DESCRIPTION OF THE TASK:
Nothing except the pictures should be left out when you reproduce the listing exactly.

RAW DATA:
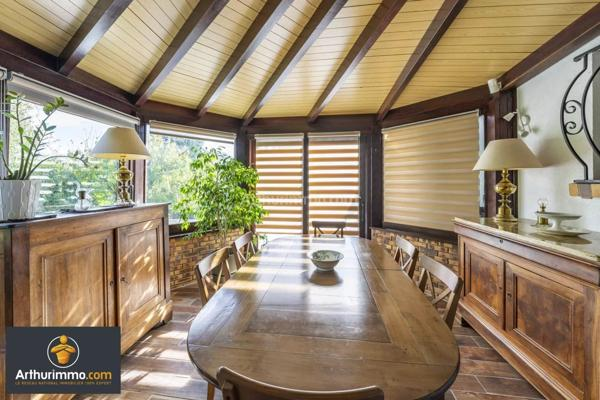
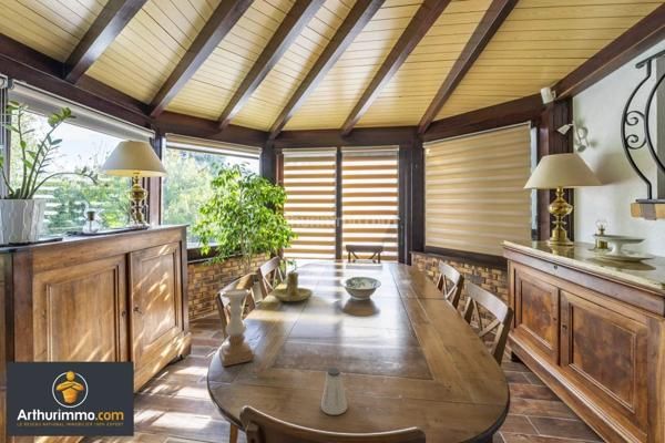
+ candle holder [218,288,256,368]
+ saltshaker [320,367,348,415]
+ candle holder [272,271,314,302]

SOLVED EXERCISE:
+ candle holder [218,288,256,368]
+ saltshaker [320,367,348,415]
+ candle holder [272,271,314,302]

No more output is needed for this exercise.